§ **PARTS OF THE EXERCISE**:
(a) In the post about ten years in Ireland, where does the first commenter say their ancestors came from?
(b) Quote the post about ten years in Ireland from "If that happens- gosh, the" to "about England, either.".

§ **EXTRACT**:
== == ==
Seth Barrett Tillman: “What I Learned About the United States After Ten Years in Ireland”

This is an anniversary, of sorts, for me. I have now lived in Ireland for ten years. They were ten good years. During that time, I made some friends and worked with colleagues, who later became friends, and befriended some students, who later befriended me. During this time, I made one good decision, and one bad mis-judgment—and the two were related.

Worth reading in full.

4 thoughts on “Seth Barrett Tillman: <em>“What I Learned About the United States After Ten Years in Ireland”</em>”

  1. In my one visit to Ireland, admittedly 40 years ago, I found the Irish not at all enthusiastic about American tourists trying to find their “roots.” An Irish friend told me why, or at least his theory of why. “They think the cream all left,” he said. The Irish felt a sense of inferiority toward Americans, which is slightly supported by that article. By the way, my search for “roots” was defeated by relying on the President Kennedy connection. Teddy would visit with alleged “relatives” when, in fact, they had no idea where their ancestors came from. I did finally learn where my ancestors came from, northern Ireland.

  2. A lot of it comes down to nobody likes hearing criticism of their home from an outsider, especially if it’s deserved.

    The comments answer his questions about the graves of Axis P.O.W.’s in the U.S. The ignored elephant in the room is the recent agitation about our Civil War monuments.

    I’ve said before that the various memorials throughout the North for Confederate soldiers that died in P.O.W. camps mostly, were a positive sign of reconciliation rather than an endorsement of their cause. I am more ambivalent about the statues of Confederate “heroes”. I note that statues of Grant are seemingly absent south of the the Mason-Dixon line and not very common to the north either.

  3. That piece made me think less of both Ireland and this Seth Barrett Tillman person.

    The Irish regime’s choice to let that monument to that officer decay strikes me as an attempt to rewrite history, with the goal of separating the people from their own actual history.

    That is, the Irish regime is lying to them. It wants to widen the divide between the UK and Ireland, lest the Irish lose some of their hatred of the English.

    If that happens- gosh, the Irish might realize they don’t need their own local slice of the globalist elite that looks to foreigners for guidance- but presumably not English foreigners!!- and they might wonder why they don’t ditch the lot of them and run Ireland themselves.

    Which, you know, might mean they want closer ties to the country across the Irish Sea that speaks the same language they mostly do and has the same ancestry they mostly have and not every other foreign country on the planet that can simply supply foreigners who have no special reason to care about Ireland- but most importantly, they have no special reason to care about England, either.

    To borrow from something Muhammad Ali said, I’m glad my ancestors got on that boat to America.
== == ==
§ **SUPPLIED DATA**:
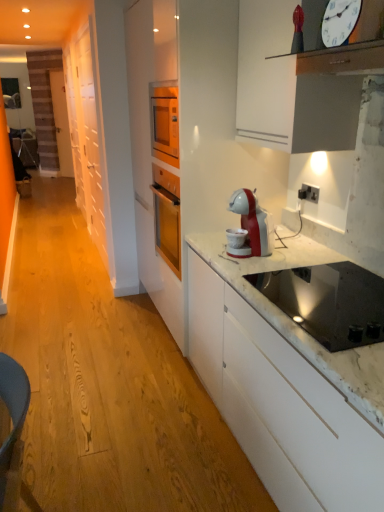
Question: Considering the relative positions of white plastic clock at upper right and black glass cooktop at lower right in the image provided, is white plastic clock at upper right to the right of black glass cooktop at lower right from the viewer's perspective?

Choices:
 (A) no
 (B) yes

Answer: (A)

Question: Would you say white plastic clock at upper right contains black glass cooktop at lower right?

Choices:
 (A) yes
 (B) no

Answer: (B)

Question: Can you confirm if white plastic clock at upper right is thinner than black glass cooktop at lower right?

Choices:
 (A) no
 (B) yes

Answer: (B)

Question: Is white plastic clock at upper right not within black glass cooktop at lower right?

Choices:
 (A) yes
 (B) no

Answer: (A)

Question: Can you confirm if white plastic clock at upper right is taller than black glass cooktop at lower right?

Choices:
 (A) no
 (B) yes

Answer: (B)

Question: Looking at the image, does white plastic clock at upper right seem bigger or smaller compared to black glass cooktop at lower right?

Choices:
 (A) small
 (B) big

Answer: (A)

Question: From a real-world perspective, is white plastic clock at upper right physically located above or below black glass cooktop at lower right?

Choices:
 (A) above
 (B) below

Answer: (A)

Question: In terms of width, does white plastic clock at upper right look wider or thinner when compared to black glass cooktop at lower right?

Choices:
 (A) thin
 (B) wide

Answer: (A)

Question: In the image, is white plastic clock at upper right on the left side or the right side of black glass cooktop at lower right?

Choices:
 (A) left
 (B) right

Answer: (A)

Question: Which is correct: white matte cabinet at left is inside black glass cooktop at lower right, or outside of it?

Choices:
 (A) outside
 (B) inside

Answer: (A)

Question: In the image, is white matte cabinet at left on the left side or the right side of black glass cooktop at lower right?

Choices:
 (A) right
 (B) left

Answer: (B)

Question: From a real-world perspective, is white matte cabinet at left positioned above or below black glass cooktop at lower right?

Choices:
 (A) above
 (B) below

Answer: (A)

Question: Is white matte cabinet at left wider or thinner than black glass cooktop at lower right?

Choices:
 (A) wide
 (B) thin

Answer: (B)

Question: Is white matte cabinet at left to the left or to the right of white plastic electric outlet at upper right in the image?

Choices:
 (A) right
 (B) left

Answer: (B)

Question: From the image's perspective, is white matte cabinet at left located above or below white plastic electric outlet at upper right?

Choices:
 (A) below
 (B) above

Answer: (B)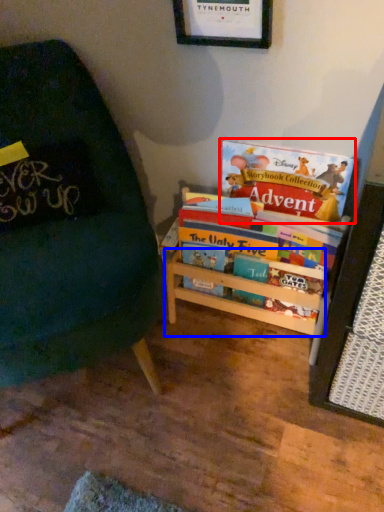
Question: Among these objects, which one is farthest to the camera, book (highlighted by a red box) or shelf (highlighted by a blue box)?

Choices:
 (A) book
 (B) shelf

Answer: (B)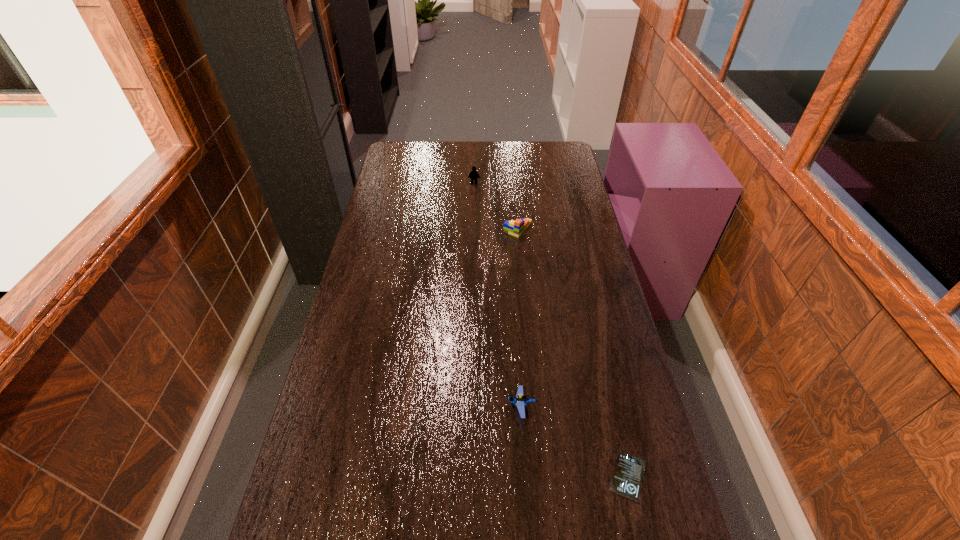
Point out which object is positioned as the nearest to the rightmost object. Please provide its 2D coordinates. Your answer should be formatted as a tuple, i.e. [(x, y)], where the tuple contains the x and y coordinates of a point satisfying the conditions above.

[(520, 400)]

Identify the location of object that is the closest one to the nearest object. This screenshot has width=960, height=540. (520, 400).

Identify which Lego is the closest to the shortest Lego. Please provide its 2D coordinates. Your answer should be formatted as a tuple, i.e. [(x, y)], where the tuple contains the x and y coordinates of a point satisfying the conditions above.

[(516, 228)]

Identify which Lego is the second closest to the rightmost object. Please provide its 2D coordinates. Your answer should be formatted as a tuple, i.e. [(x, y)], where the tuple contains the x and y coordinates of a point satisfying the conditions above.

[(516, 228)]

In order to click on vacant position in the image that satisfies the following two spatial constraints: 1. on the front-facing side of the shortest Lego; 2. on the left side of the rightmost object in this screenshot , I will do `click(525, 477)`.

Identify the location of vacant space that satisfies the following two spatial constraints: 1. on the front-facing side of the second shortest object; 2. on the back side of the identity card. (525, 477).

The height and width of the screenshot is (540, 960). In order to click on vacant point that satisfies the following two spatial constraints: 1. on the face of the nearest object; 2. on the right side of the leftmost Lego in this screenshot , I will do `click(469, 477)`.

Locate an element on the screen. vacant region that satisfies the following two spatial constraints: 1. on the face of the tallest object; 2. on the right side of the second tallest object is located at coordinates (473, 229).

Find the location of a particular element. The height and width of the screenshot is (540, 960). vacant area in the image that satisfies the following two spatial constraints: 1. on the face of the tallest Lego; 2. on the left side of the third shortest object is located at coordinates (473, 229).

I want to click on free spot that satisfies the following two spatial constraints: 1. on the face of the second nearest Lego; 2. on the right side of the leftmost Lego, so click(x=473, y=229).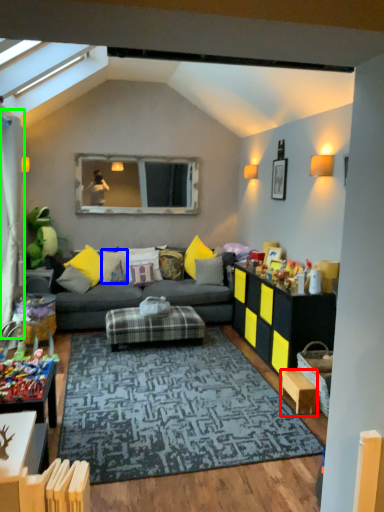
Question: Based on their relative distances, which object is nearer to table (highlighted by a red box)? Choose from pillow (highlighted by a blue box) and curtain (highlighted by a green box).

Choices:
 (A) pillow
 (B) curtain

Answer: (A)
== == ==
§ **EXERCISE RESULTS**:
(a) Northern Ireland.

(b)
If that happens- gosh, the Irish might realize they don’t need their own local slice of the globalist elite that looks to foreigners for guidance- but presumably not English foreigners!!- and they might wonder why they don’t ditch the lot of them and run Ireland themselves.

    Which, you know, might mean they want closer ties to the country across the Irish Sea that speaks the same language they mostly do and has the same ancestry they mostly have and not every other foreign country on the planet that can simply supply foreigners who have no special reason to care about Ireland- but most importantly, they have no special reason to care about England, either.